### EXCERPTED PASSAGE

■ ■ ■ ■

Why standalone CDPs are a relic of the past—and what you should consider instead

Jax Connelly
9 min read
Customer data
19 February 2025

For B2C marketers, personalisation is key to fueling growth.

Companies that excel at personalisation in marketing generate 40% more revenue from related activities than average players, according to McKinsey & Company—and while 71% of consumers expect personalization from the brands they interact with, even more (76%) get frustrated when they don’t get it.

But while 78% of ecommerce executives understand personalisation at scale is a must-have in marketing, 41% say they cannot execute all the personalised marketing tactics they deem important, Klaviyo research finds.

Why?

Because of how hard it is to wrangle data.

The unsolved challenge of personalisation at scale

Over the last 10 years, we’ve seen a dramatic acceleration in digital experiences across:

  • Web
  • Email
  • Mobile (SMS, in-app)
  • Omnichannel (POS, service, reviews)

The B2B world has long had a tool for centralising all this data: a CRM. Not so in the B2C world, where management of every channel has required a separate, dedicated tool.

This “tool sprawl” means data is fragmented. Every tool contains different pieces of information around who each customer is, but not the complete picture.

Image is titled “B2C tech stack: disconnected systems hurt growth.” It shows different channels in grey boxes, connected by red dotted lines with Xs on them to represent disconnection. The grey boxes contain words like “customer support,” “ad orchestration,” “direct mail,” and “SMS.” In the center of the image is the copy, “#1 consumer frustration with brands: disconnected experiences.”

Worse, a disjointed tech stack means disjointed customer experiences. Customers can browse for products on their computer in the morning, walk into a store later that afternoon, and talk to a customer service agent about a purchase they made earlier that day. But each of those interactions lacks the context of the next, translating to missed revenue opportunities and negative customer sentiment.

B2C brands need to create a single brand experience for customers, and core to that is the idea of a centralised database—a single source of truth that can unify all these disparate pieces of information.

The promise of customer data platforms (CDPs)

Customer data platforms (CDPs) were built to solve the problem of data fragmentation.

■ ■ ■ ■

### ENTRIES SHOWN
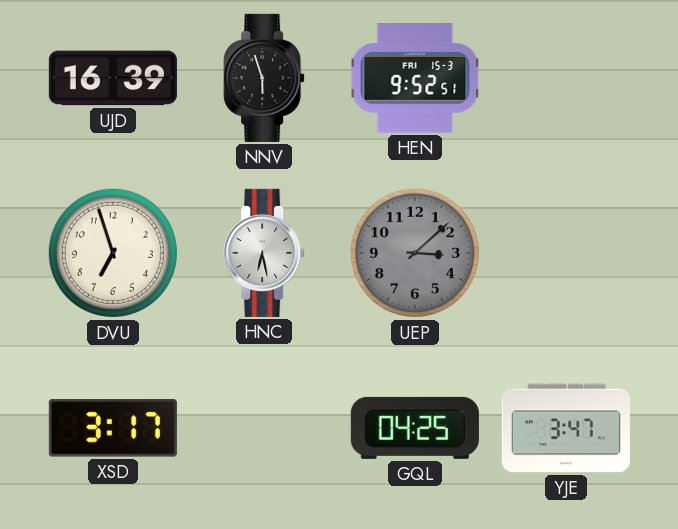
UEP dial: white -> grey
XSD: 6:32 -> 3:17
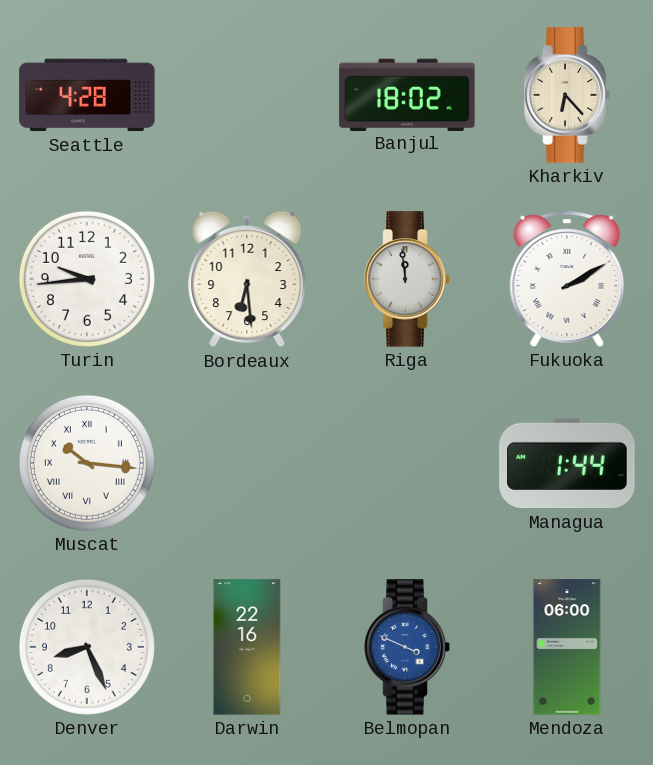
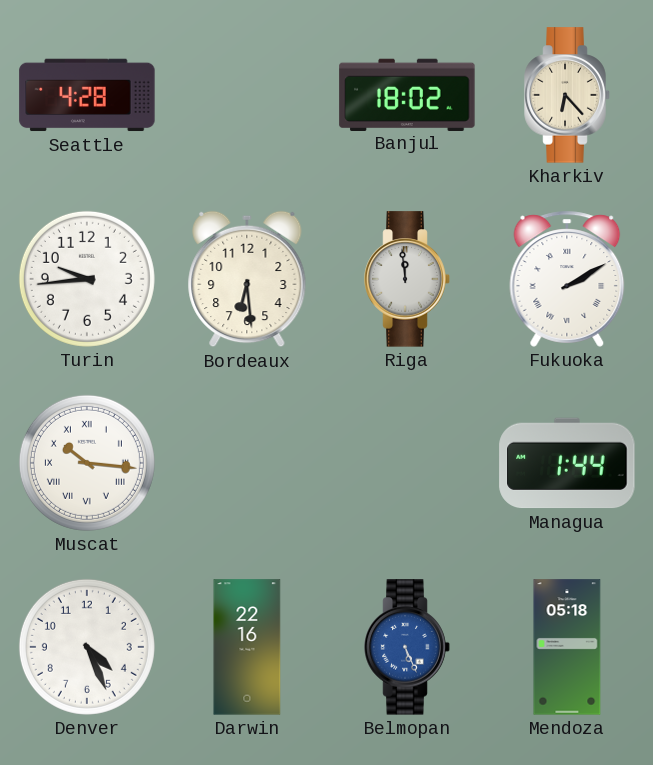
Denver: 8:26 -> 4:26
Belmopan: 3:49 -> 5:26
Mendoza: 06:00 -> 05:18
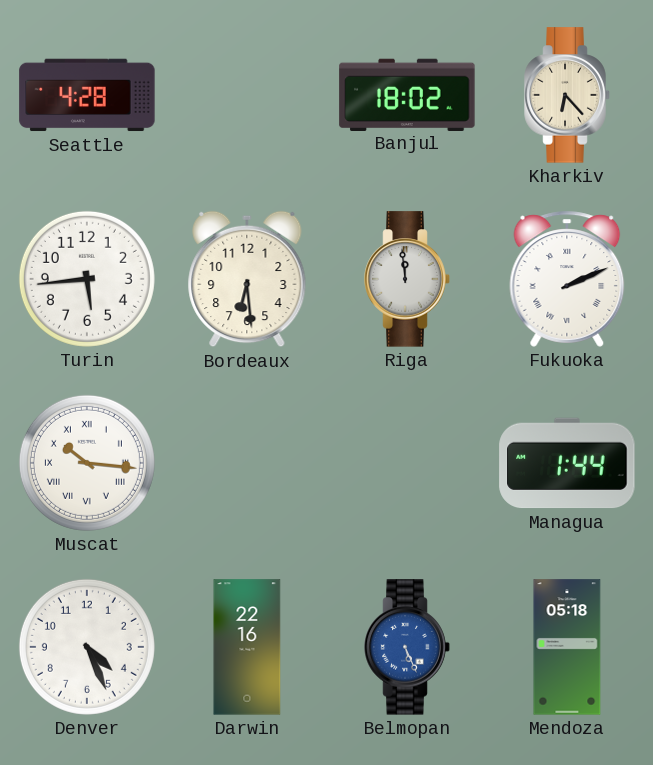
Turin: 9:44 -> 5:44
Fukuoka: 2:10 -> 2:11
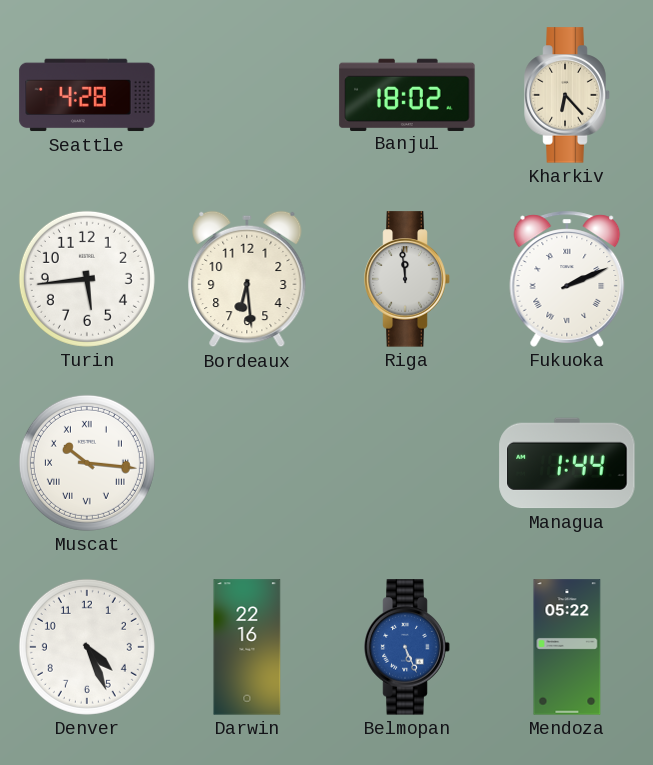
Mendoza: 05:18 -> 05:22
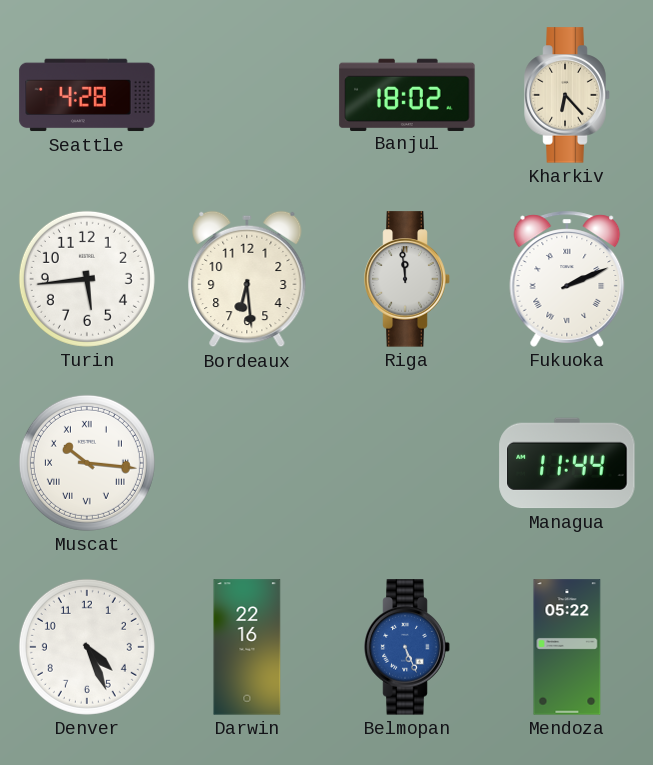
Managua: 1:44 -> 11:44
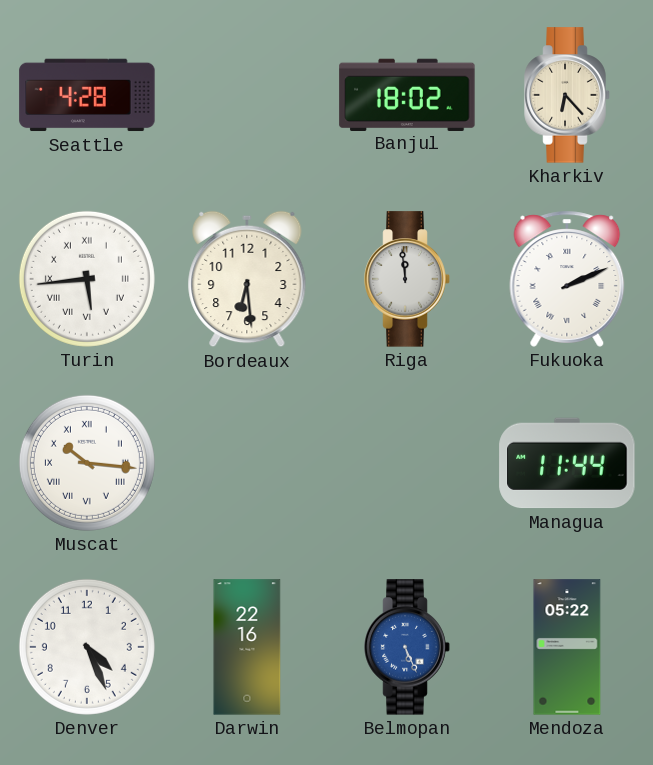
Turin numerals: Arabic -> Roman
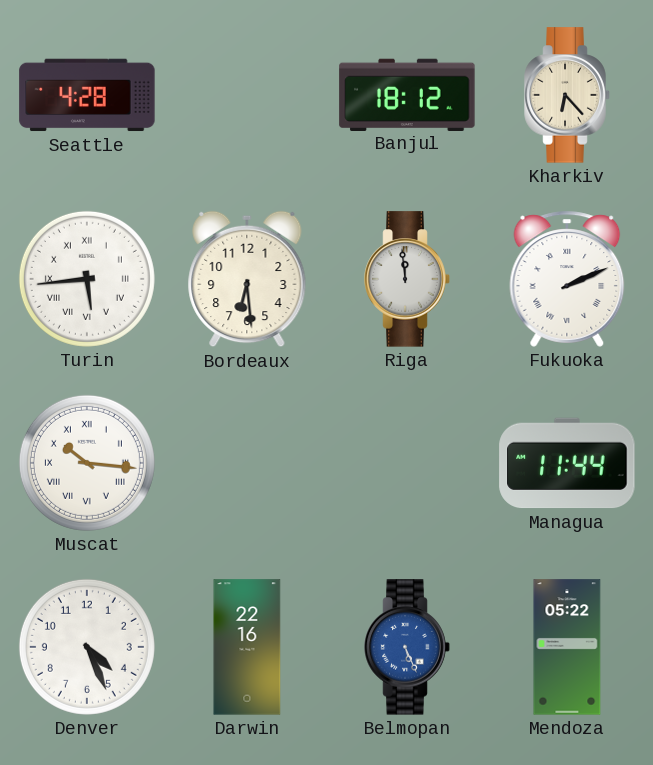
Banjul: 18:02 -> 18:12
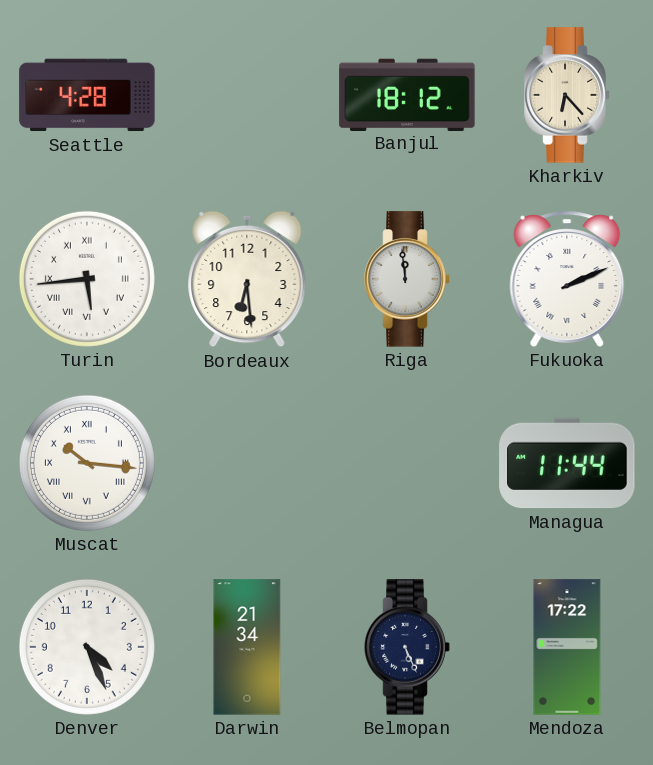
Darwin: 22:16 -> 21:34
Belmopan dial: blue -> navy
Mendoza: 05:22 -> 17:22
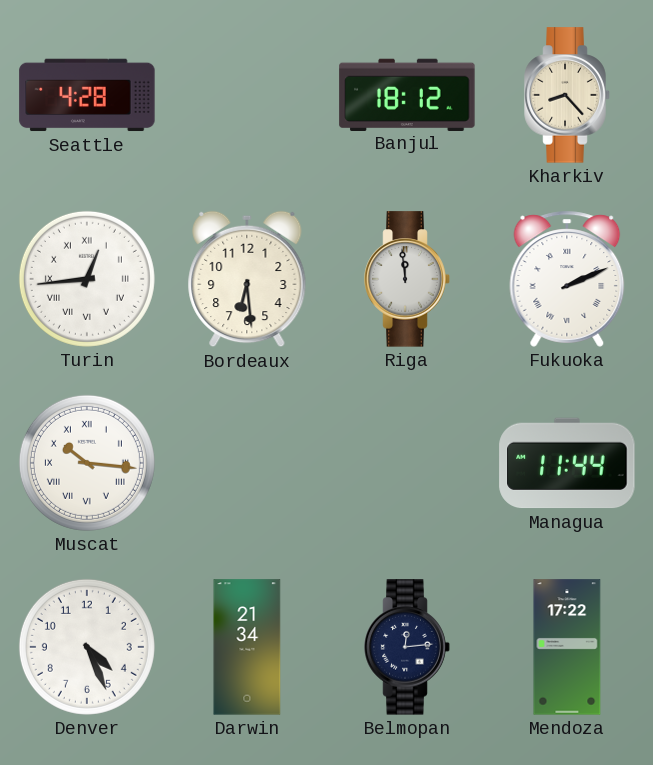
Kharkiv: 6:23 -> 8:23
Turin: 5:44 -> 12:44
Belmopan: 5:26 -> 12:14
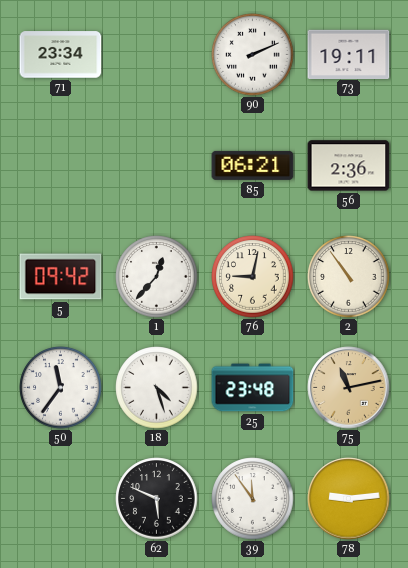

■ ■ ■ ■

### TASKS FOR THIS EXERCISE
(A) According to the article on standalone CDPs, why is customer data fragmented for B2C brands? Answer in one to three sentences.
(B) Give the part of the records that opens with the line containing "Banjul: 18:02 -> 18:12" and runs through the end of the records as a numbered list, without the pictures.

### RESULTS BY TASK
(A) Unlike the B2B world, which has long used a CRM to centralize data, B2C brands have needed a separate, dedicated tool to manage each channel. This "tool sprawl" means every tool holds different pieces of information about each customer, but none has the complete picture.

(B)
1. Banjul: 18:02 -> 18:12
2. Darwin: 22:16 -> 21:34
3. Belmopan dial: blue -> navy
4. Mendoza: 05:22 -> 17:22
5. Kharkiv: 6:23 -> 8:23
6. Turin: 5:44 -> 12:44
7. Belmopan: 5:26 -> 12:14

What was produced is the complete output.